Date of Award

Spring 2016

Document Type


Degree Name

Doctor of Philosophy (PhD)


STEM Education & Professional Studies

Committee Director

Linda Bol

Committee Director

Jill Stefaniak

Committee Member

Gary R. Morrison


The relationships between learner-to-learner interactions, achievement, social presence, and satisfaction in online learning have varying degrees of strength according to the research. More evidence is needed to identify clarify relationships among these variables and to identify best practices for designing learner-to-learner interactions to increase achievement, level of social presence, and learner satisfaction. This non-experimental, comparative study investigated the strategies used for learner-to-learner interactions effects on achievement, social presence, and satisfaction. Surveys measuring social presence and interaction quality were administered to instructors and students enrolled in 17 undergraduate asynchronous online courses. The surveys for instructors and students were the same, except for slight modifications to address the appropriate audience. A survey measuring learning satisfaction was only administered to the students. Achievement measures were collected via three performance ratings from the instructors. Designed interactions that have a cooperative intent increased learner’s achievement and level of satisfaction.
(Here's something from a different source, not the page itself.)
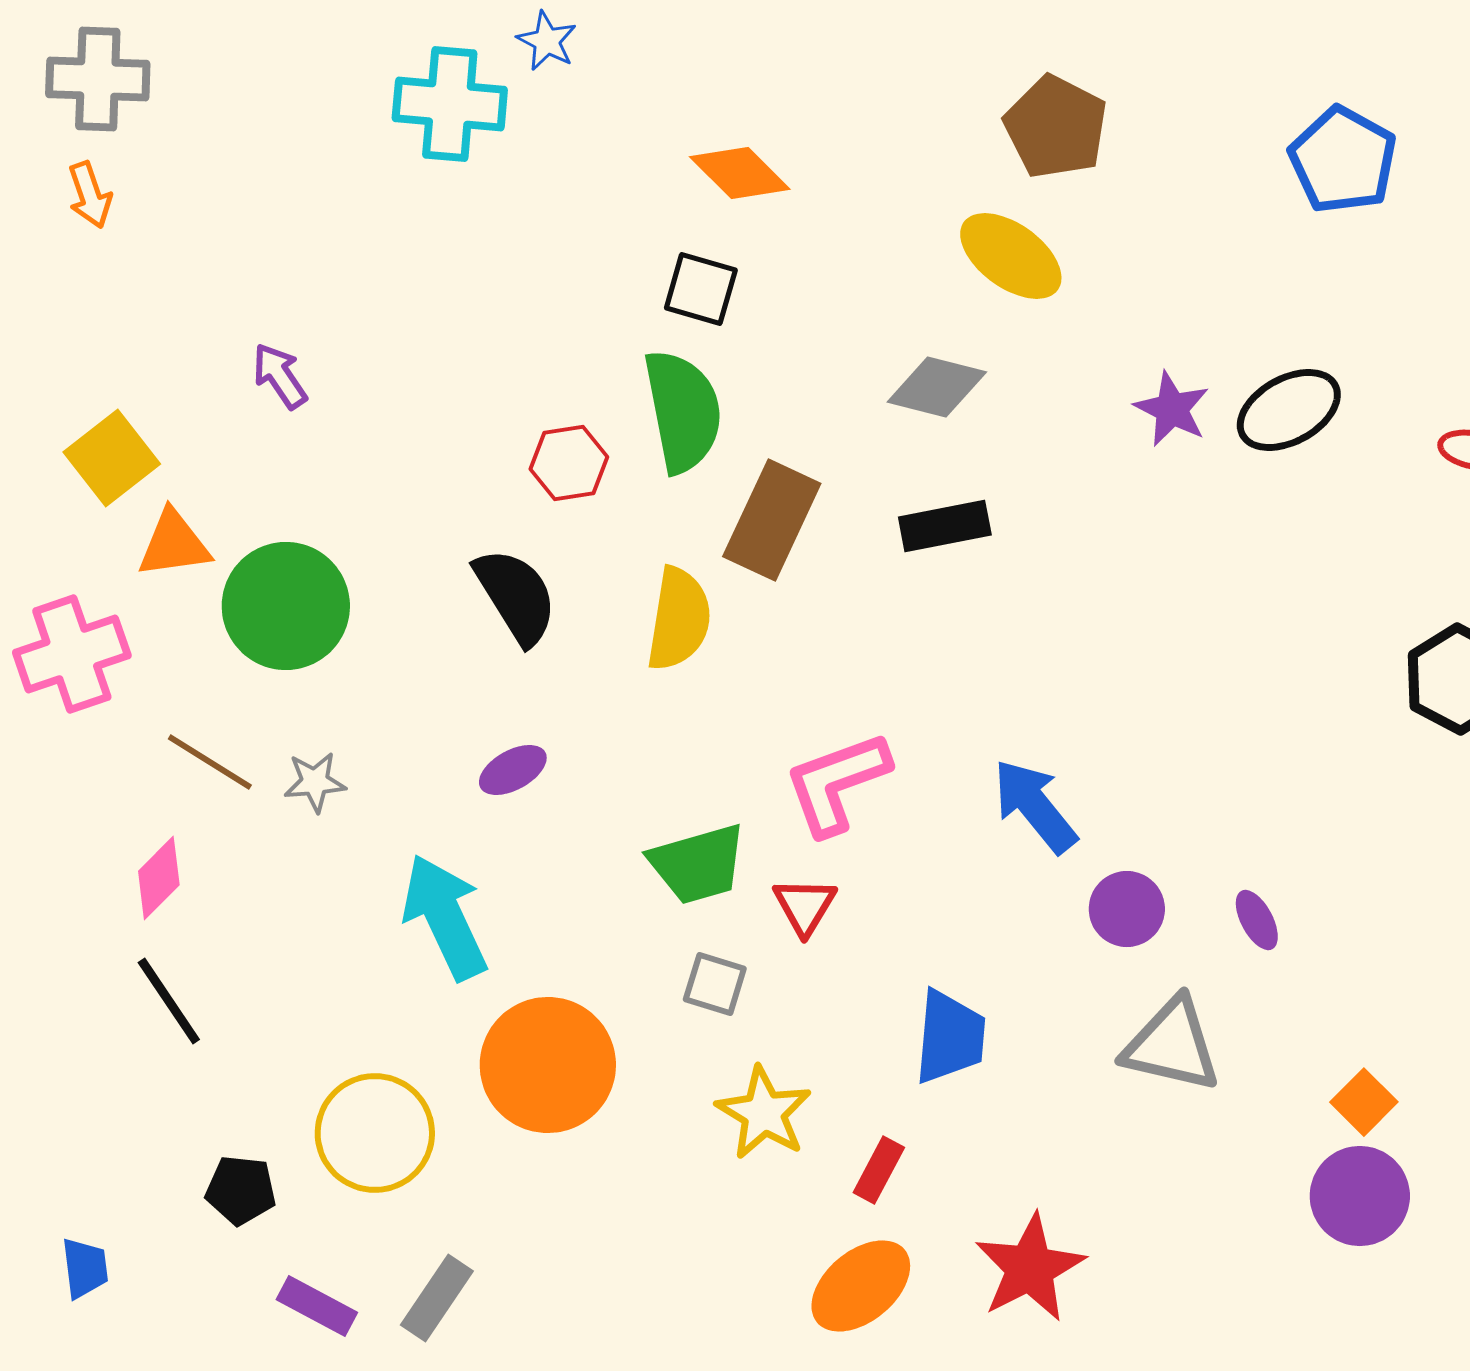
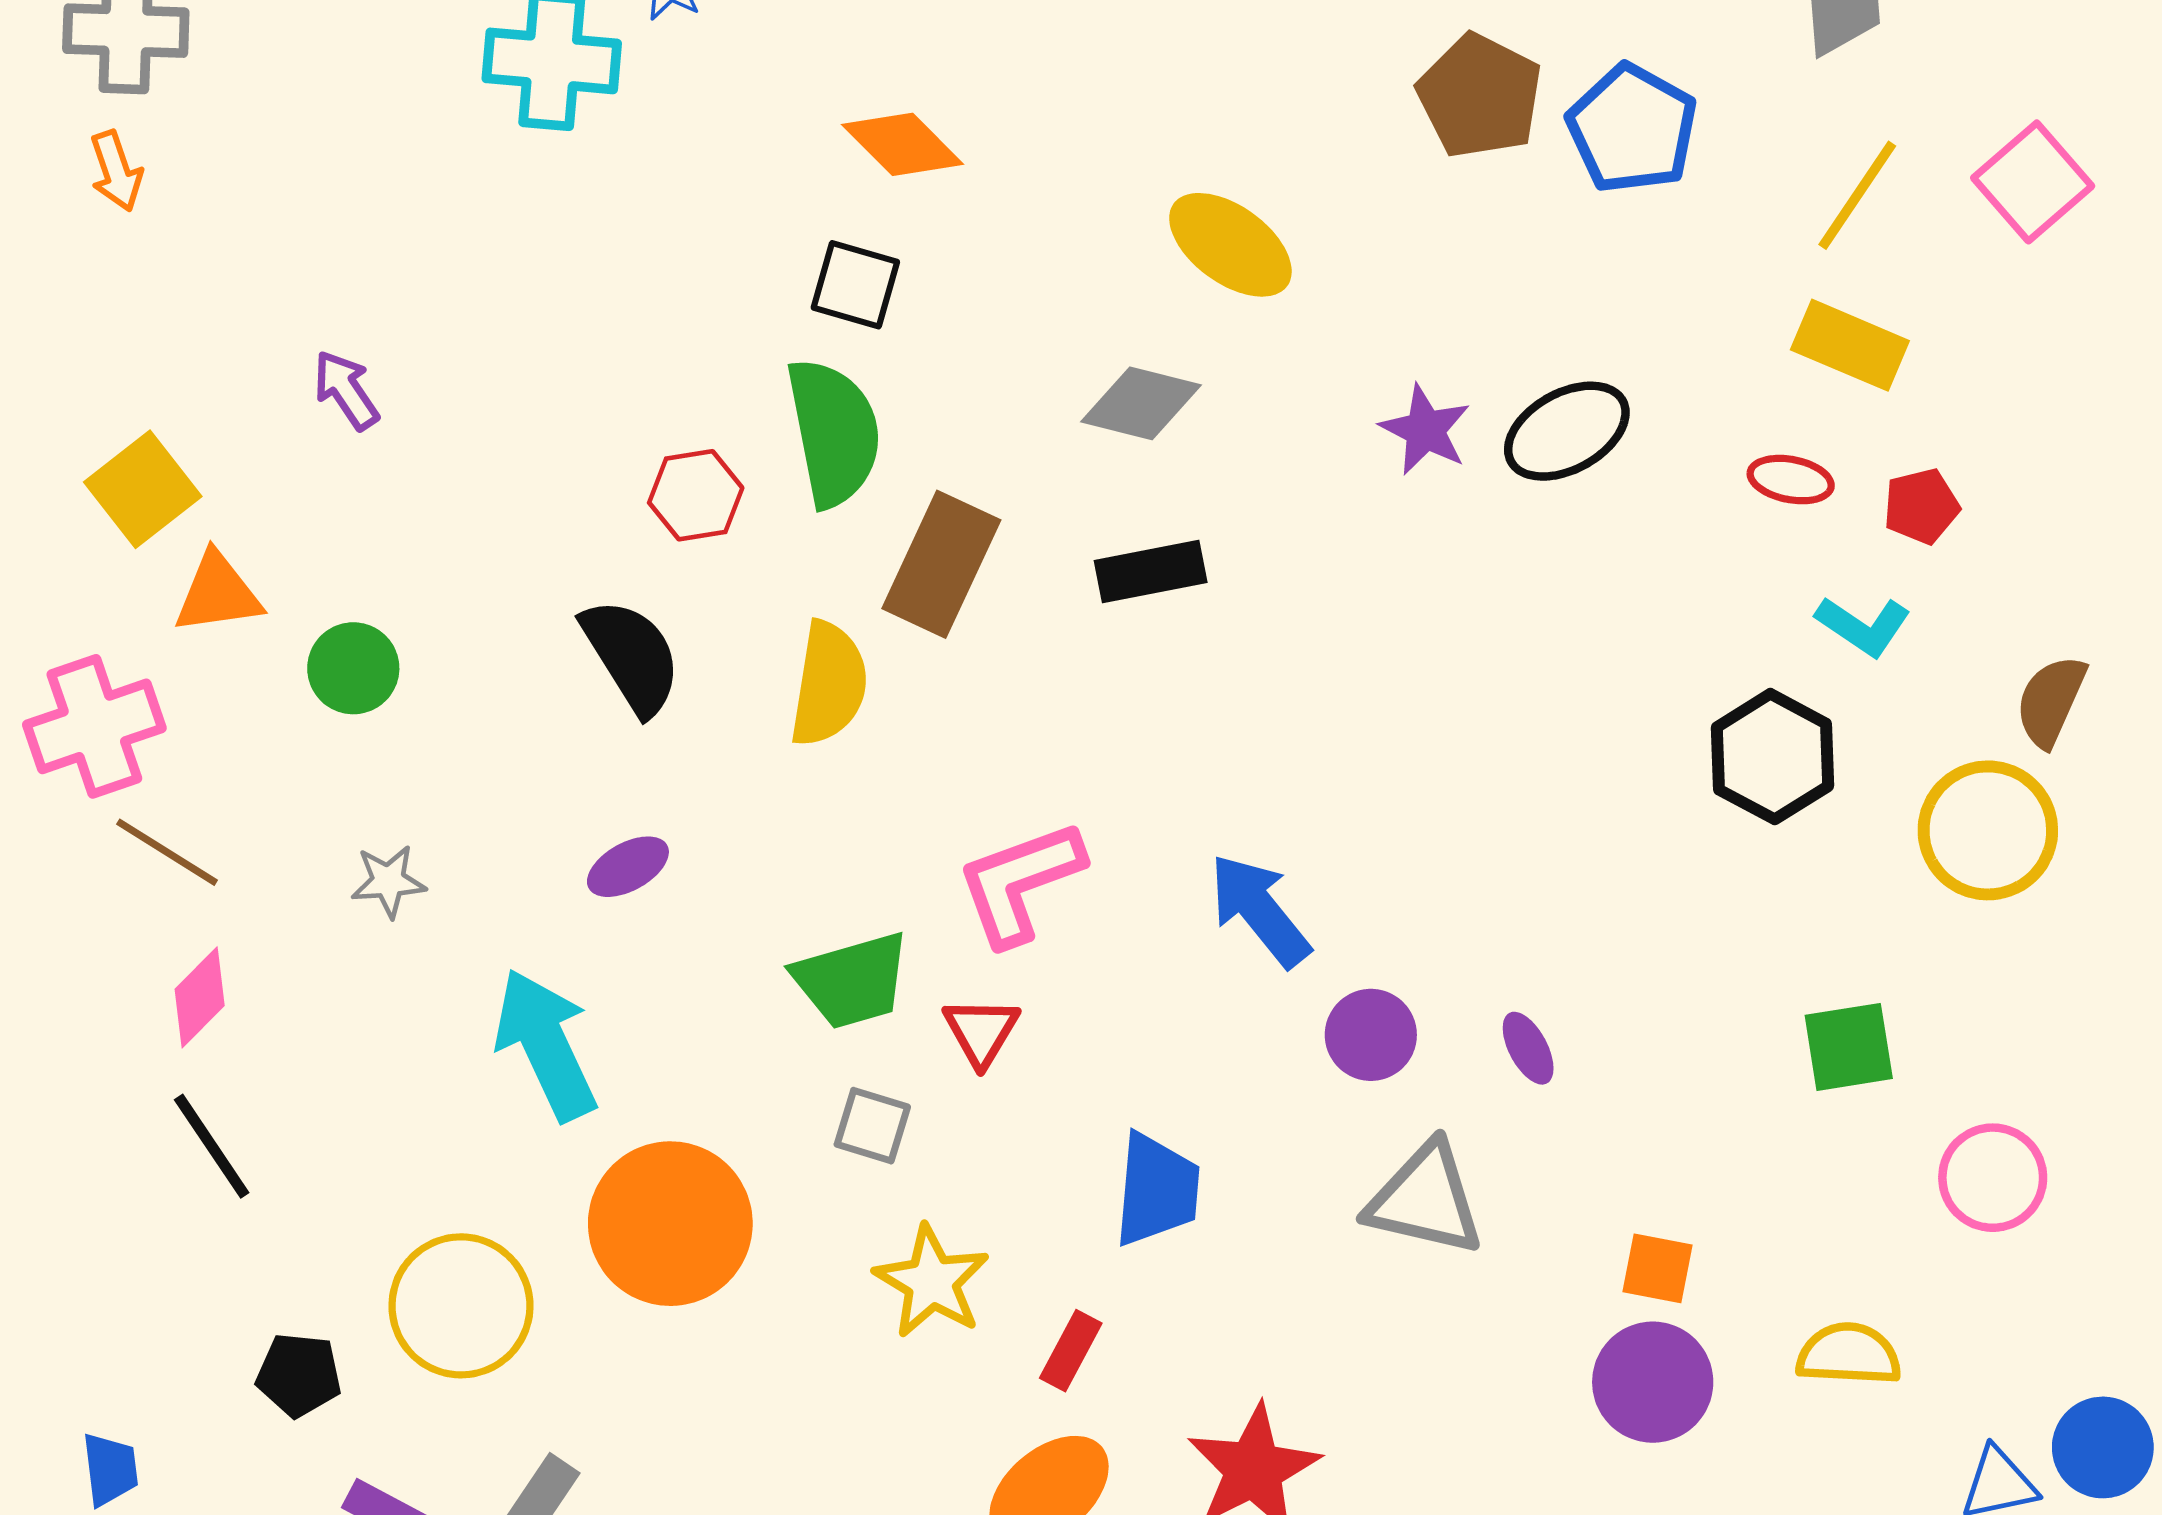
brown pentagon: (1056, 127) -> (1480, 96), moved
green circle: (286, 606) -> (353, 668), size x0.6
brown line: (210, 762) -> (167, 852), moved
orange square: (1364, 1102) -> (1658, 1268), turned -34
Designed interactions should include (a) positive interdependence; (b) individual accountability; (c) promotive interactions, and (d) elaborate explanations.

The effect social presence had on achievement, satisfaction, and interaction quality were mixed. A higher level of instructor social presence increases learner’s achievement, level of learner social presence, and level of learner satisfaction. A higher level of learner social presence increases level of interactive quality and level of learner satisfaction. The findings suggest that higher levels of interaction quality increased levels of instructor social presence, learner social presence, and learner satisfaction. The quality of interaction may be a stronger predictor for level of social presence and learner satisfaction. More research in this area is needed to validate this conclusion. Further research is also recommended to identify and validate the relationships between these variables and best practices in designing interactive experiences in online asynchronous undergraduate courses.